Stated exercise: Copy the rows below word for word, leaving out the pictures.

Data entries:
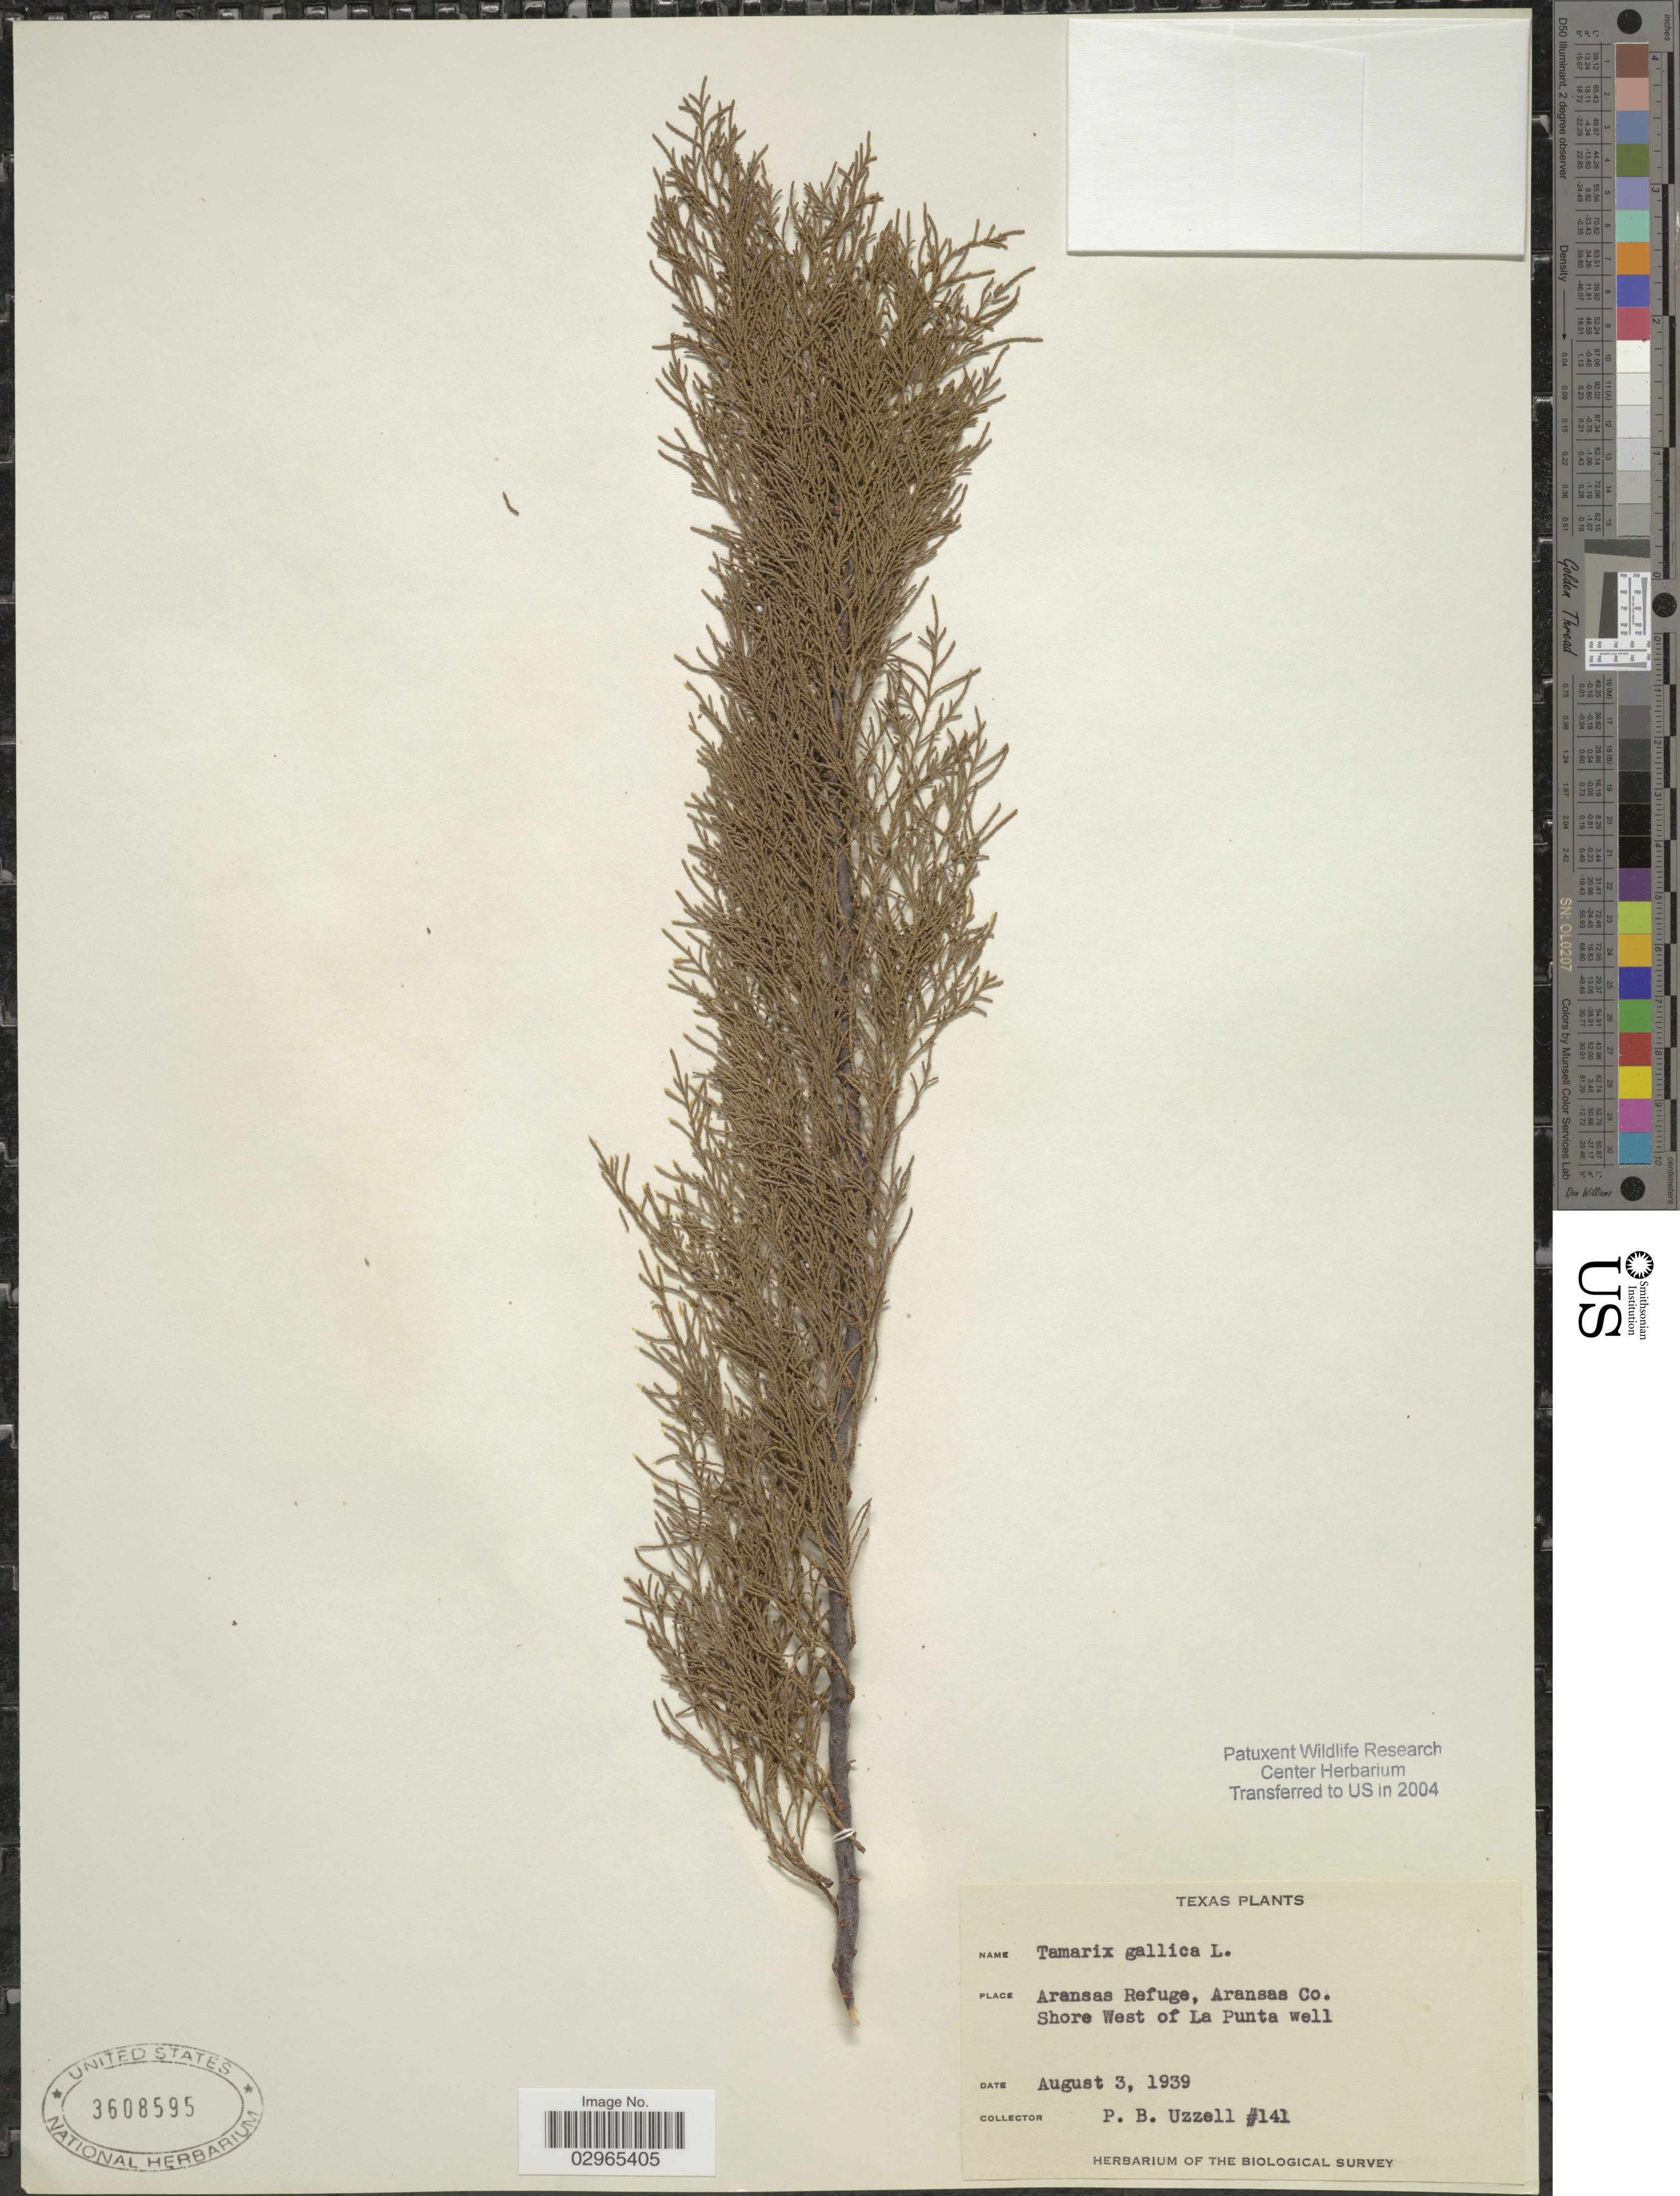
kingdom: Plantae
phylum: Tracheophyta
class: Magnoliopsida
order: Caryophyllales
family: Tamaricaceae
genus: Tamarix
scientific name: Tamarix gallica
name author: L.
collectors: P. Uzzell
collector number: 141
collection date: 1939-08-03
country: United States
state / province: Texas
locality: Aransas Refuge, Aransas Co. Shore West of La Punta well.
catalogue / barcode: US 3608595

Result for this exercise:
kingdom: Plantae
phylum: Tracheophyta
class: Magnoliopsida
order: Caryophyllales
family: Tamaricaceae
genus: Tamarix
scientific name: Tamarix gallica
name author: L.
collectors: P. Uzzell
collector number: 141
collection date: 1939-08-03
country: United States
state / province: Texas
locality: Aransas Refuge, Aransas Co. Shore West of La Punta well.
catalogue / barcode: US 3608595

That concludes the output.